You are here
One week after the Bush administration said California must continue using gasoline additives to reduce air pollution, a top federal environmental official suggested it may be time for Congress to eliminate the mandate everywhere.
Linda Fisher, the Environmental Protection Agency's deputy administrator, made the statement during a hearing on whether gas prices would increase because of last week's decision, according to Bloomberg News. The EPA denied California's request to opt out of a federal requirement that gas sold in the smoggiest cities contain oxygen to make it burn cleaner.
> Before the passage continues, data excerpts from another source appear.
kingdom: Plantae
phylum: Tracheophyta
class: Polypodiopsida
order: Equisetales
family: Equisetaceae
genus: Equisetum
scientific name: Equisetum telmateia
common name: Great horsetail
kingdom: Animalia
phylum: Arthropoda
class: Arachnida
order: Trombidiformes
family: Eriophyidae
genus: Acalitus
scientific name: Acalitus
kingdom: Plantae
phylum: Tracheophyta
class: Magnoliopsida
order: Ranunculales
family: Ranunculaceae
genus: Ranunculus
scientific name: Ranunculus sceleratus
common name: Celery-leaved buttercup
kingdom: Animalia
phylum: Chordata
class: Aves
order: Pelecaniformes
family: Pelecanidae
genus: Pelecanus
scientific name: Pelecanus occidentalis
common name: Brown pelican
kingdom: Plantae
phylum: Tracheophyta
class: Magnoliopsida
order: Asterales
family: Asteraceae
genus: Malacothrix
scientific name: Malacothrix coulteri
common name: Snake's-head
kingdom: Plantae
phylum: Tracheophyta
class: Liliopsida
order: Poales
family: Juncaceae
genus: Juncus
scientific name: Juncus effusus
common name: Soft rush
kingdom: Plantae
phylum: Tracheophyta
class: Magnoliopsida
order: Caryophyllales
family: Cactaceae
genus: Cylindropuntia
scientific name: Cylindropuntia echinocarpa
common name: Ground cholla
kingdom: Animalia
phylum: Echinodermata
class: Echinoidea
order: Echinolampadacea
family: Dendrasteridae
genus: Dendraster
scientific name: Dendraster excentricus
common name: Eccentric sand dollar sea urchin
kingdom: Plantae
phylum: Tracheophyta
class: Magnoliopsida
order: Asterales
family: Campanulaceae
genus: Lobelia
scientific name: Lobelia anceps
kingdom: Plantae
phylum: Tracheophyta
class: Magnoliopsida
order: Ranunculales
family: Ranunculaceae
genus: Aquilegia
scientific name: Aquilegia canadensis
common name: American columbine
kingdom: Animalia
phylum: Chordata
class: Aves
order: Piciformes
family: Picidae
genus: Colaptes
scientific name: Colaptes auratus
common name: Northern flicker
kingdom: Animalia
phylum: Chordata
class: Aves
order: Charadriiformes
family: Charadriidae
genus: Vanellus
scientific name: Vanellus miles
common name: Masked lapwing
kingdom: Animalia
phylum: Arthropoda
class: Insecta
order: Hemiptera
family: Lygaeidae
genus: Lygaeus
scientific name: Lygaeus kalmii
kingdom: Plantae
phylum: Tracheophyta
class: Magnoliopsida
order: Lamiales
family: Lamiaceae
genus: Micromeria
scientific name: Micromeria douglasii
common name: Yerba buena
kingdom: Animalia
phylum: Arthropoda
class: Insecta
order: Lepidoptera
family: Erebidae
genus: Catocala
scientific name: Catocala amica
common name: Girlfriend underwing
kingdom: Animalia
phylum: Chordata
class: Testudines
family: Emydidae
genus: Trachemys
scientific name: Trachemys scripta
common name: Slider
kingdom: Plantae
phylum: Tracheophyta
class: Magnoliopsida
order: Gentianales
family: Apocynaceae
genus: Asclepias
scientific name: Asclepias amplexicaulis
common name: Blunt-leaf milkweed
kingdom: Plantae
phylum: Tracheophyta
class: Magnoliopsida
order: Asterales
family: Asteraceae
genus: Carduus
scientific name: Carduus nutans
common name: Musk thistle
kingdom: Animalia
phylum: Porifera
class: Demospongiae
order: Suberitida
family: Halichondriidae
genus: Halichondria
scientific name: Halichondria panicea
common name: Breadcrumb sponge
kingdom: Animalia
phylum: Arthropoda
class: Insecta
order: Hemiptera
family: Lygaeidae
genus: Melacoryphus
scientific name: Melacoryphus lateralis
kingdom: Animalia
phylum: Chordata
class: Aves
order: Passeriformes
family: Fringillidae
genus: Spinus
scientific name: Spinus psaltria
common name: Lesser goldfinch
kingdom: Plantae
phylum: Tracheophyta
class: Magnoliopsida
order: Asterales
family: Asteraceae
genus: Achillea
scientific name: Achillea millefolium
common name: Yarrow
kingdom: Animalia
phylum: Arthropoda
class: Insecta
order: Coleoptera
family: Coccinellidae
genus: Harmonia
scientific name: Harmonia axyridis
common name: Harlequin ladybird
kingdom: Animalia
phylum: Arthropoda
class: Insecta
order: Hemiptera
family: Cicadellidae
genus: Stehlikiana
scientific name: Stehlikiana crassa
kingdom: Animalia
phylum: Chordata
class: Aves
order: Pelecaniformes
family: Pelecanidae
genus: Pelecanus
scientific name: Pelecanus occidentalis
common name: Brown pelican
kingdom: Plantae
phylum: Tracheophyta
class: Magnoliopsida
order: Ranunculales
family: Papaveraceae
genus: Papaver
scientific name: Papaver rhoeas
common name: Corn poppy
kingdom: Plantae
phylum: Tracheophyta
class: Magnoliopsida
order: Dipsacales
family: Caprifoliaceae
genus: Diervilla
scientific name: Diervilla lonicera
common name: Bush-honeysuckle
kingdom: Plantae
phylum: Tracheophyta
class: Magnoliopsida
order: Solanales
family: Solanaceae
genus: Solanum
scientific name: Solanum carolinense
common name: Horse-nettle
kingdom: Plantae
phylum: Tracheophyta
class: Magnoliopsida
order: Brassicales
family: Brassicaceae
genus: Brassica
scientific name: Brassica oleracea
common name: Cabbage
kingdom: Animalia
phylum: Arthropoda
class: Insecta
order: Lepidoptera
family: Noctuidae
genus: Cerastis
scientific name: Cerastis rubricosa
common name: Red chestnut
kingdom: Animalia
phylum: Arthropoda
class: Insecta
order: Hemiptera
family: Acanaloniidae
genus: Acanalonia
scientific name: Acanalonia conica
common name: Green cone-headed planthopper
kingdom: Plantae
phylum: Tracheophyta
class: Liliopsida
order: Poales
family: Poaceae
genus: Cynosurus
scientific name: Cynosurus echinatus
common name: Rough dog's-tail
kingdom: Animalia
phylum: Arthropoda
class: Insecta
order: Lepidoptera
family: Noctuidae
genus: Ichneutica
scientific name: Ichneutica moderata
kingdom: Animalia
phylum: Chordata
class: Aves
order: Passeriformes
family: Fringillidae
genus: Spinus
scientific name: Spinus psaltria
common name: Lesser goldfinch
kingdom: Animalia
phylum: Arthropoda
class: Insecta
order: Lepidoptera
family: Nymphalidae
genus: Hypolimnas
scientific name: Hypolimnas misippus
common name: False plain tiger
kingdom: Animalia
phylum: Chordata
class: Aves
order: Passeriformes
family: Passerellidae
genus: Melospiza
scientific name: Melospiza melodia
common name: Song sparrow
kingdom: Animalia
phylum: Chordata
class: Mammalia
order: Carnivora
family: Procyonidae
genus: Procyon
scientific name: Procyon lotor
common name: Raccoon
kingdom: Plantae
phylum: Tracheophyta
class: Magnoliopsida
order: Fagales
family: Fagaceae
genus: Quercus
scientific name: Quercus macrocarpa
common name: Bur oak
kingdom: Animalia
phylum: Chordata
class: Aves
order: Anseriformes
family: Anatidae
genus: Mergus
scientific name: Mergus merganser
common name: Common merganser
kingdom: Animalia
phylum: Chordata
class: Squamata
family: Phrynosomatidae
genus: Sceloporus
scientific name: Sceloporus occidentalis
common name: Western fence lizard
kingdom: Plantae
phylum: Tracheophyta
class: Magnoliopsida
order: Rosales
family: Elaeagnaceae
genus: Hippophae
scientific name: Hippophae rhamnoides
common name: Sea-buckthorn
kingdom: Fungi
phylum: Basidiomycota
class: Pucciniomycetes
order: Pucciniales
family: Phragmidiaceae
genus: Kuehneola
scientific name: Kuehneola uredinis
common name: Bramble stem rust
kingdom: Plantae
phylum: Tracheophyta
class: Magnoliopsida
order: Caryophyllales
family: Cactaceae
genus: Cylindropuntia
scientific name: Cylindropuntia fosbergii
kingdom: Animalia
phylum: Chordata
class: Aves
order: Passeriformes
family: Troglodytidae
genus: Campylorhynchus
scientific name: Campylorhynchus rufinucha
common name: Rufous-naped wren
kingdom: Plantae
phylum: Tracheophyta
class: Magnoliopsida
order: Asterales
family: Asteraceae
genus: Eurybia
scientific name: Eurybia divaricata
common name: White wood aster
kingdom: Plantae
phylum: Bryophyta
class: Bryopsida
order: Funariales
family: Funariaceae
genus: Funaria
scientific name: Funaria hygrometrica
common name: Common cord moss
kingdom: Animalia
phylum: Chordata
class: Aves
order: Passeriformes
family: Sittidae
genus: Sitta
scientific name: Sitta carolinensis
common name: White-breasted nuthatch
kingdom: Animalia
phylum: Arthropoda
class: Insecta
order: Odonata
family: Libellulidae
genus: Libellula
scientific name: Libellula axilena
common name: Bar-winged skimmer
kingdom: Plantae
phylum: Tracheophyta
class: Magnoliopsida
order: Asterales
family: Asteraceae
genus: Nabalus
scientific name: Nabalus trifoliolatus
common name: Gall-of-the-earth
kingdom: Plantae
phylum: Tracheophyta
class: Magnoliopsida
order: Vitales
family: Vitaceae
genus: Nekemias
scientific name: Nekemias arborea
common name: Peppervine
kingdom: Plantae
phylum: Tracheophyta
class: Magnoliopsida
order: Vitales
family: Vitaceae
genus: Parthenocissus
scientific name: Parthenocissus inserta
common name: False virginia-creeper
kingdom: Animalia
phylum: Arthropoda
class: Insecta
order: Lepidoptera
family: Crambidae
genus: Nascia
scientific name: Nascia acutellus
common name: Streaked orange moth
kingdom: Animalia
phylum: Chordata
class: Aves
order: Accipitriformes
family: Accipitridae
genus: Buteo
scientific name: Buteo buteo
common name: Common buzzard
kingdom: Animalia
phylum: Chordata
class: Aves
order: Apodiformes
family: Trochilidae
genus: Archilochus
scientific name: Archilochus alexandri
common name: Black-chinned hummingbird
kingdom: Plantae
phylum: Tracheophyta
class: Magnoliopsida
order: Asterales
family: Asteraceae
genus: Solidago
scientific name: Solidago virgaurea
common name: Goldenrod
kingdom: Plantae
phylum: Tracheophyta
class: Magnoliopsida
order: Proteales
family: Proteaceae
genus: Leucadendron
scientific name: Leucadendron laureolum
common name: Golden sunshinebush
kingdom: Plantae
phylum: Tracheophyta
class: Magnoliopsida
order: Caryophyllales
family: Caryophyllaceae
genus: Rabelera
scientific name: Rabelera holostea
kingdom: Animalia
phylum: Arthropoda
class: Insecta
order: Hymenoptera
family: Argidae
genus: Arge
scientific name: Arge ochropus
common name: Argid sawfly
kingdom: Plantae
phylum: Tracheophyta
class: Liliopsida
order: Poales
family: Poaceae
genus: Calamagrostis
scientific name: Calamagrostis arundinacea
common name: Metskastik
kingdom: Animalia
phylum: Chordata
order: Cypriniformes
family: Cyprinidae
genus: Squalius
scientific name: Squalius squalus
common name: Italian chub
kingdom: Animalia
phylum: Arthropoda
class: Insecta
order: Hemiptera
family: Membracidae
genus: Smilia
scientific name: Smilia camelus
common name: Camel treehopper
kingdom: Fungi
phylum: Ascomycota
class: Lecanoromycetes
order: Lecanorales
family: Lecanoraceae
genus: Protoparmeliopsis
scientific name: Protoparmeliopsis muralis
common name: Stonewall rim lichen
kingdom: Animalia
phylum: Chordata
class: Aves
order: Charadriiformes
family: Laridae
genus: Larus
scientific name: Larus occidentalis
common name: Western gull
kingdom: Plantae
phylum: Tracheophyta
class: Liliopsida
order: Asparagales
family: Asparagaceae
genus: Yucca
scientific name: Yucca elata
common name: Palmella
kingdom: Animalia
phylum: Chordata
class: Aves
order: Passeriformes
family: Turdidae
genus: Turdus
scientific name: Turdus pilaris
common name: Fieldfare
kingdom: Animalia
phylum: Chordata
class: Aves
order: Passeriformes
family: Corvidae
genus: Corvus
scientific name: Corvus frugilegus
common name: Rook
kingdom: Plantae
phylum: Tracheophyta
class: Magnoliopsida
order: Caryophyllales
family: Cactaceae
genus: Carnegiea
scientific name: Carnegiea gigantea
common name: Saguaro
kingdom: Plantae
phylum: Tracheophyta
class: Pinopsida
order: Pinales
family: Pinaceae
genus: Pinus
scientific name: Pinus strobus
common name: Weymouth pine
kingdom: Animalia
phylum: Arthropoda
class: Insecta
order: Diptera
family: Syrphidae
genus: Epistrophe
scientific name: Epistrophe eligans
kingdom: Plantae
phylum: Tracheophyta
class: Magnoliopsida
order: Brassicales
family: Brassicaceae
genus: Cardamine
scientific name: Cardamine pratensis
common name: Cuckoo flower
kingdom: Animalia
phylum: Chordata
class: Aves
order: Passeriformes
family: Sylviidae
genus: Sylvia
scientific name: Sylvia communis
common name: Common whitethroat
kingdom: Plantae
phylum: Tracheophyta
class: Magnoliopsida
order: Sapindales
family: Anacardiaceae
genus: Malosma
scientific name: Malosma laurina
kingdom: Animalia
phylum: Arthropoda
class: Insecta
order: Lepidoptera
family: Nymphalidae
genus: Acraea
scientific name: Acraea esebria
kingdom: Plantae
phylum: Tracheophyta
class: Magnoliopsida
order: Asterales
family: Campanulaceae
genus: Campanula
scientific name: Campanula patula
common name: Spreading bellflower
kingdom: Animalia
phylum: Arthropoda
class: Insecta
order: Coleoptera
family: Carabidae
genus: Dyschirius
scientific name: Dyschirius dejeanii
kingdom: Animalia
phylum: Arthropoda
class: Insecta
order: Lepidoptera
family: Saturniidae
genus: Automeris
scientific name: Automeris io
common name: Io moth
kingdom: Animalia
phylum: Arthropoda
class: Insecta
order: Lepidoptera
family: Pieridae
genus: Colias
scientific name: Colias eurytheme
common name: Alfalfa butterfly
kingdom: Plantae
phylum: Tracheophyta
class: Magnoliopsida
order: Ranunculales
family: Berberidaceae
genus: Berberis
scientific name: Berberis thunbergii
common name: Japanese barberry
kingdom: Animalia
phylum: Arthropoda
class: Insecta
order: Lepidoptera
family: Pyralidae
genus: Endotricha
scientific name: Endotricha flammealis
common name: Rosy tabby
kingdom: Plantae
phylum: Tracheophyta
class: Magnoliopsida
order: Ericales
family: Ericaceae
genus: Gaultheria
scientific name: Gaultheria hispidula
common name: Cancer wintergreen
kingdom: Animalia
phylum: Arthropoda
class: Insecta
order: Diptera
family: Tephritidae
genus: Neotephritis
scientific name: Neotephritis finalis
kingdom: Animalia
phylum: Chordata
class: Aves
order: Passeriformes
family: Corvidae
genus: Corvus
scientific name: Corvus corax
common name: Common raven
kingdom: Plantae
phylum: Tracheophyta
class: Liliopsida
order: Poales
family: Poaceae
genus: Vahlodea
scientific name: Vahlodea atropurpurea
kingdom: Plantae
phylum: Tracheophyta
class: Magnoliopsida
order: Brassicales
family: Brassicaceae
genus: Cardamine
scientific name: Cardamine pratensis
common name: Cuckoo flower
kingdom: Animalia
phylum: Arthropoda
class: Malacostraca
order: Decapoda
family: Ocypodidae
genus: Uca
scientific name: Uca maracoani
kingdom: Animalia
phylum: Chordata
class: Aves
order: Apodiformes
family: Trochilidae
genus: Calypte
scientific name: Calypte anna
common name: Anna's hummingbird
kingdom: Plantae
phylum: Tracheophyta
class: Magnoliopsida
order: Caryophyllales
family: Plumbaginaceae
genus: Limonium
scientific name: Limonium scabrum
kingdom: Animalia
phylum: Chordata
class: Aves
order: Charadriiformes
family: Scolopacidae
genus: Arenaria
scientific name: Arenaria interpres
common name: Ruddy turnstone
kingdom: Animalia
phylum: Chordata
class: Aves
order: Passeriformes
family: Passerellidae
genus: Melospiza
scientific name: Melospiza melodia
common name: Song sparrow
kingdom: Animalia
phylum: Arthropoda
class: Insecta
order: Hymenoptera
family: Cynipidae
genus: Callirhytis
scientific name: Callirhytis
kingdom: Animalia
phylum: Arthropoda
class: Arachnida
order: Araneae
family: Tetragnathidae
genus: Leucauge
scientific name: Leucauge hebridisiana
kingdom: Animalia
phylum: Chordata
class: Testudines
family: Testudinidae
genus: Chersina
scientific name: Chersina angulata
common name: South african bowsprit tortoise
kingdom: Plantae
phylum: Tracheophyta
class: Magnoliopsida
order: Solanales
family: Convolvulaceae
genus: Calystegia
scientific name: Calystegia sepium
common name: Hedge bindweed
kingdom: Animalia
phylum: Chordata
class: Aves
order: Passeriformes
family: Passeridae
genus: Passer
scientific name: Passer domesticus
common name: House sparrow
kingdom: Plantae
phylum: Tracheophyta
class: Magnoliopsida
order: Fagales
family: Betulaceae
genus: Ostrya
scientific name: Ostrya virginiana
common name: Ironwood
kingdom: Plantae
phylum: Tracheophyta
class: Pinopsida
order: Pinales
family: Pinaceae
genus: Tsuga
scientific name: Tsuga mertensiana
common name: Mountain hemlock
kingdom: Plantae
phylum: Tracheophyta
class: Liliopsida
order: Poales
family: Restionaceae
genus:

The state is phasing out MTBE, the most widely used oxygenate, because it has been found to pollute groundwater. California argued it could meet federal clean-air goals without being forced to use the only oxygenate alternative, ethanol, typically made from corn and not as clean-burning as MTBE.
State officials fear there will not be enough ethanol to supply their enormous market, meaning higher gas prices for motorists. The EPA concluded there was enough uncertainty about whether emissions would increase that the law gave it no choice but to deny California's request.
But in testimony before the Senate Energy and Natural Resources Committee, Fisher said the oxygenate requirement may be outdated. She stressed the clean-air gains of the federal reformulated gas program, but said mandating oxygen content may no longer be the best way to ensure emission reductions, a diverse fuel supply and the other aims of the program. Only Congress can change that requirement, the report said.
Eleven states have banned MTBE and at least a dozen more are considering it. Keeping the oxygenate requirement then would likely be a massive boost for the farm state-based ethanol industry. The industry insists it can meet any supply and transportation challenges, and that adding ethanol to gas provides environmental benefits.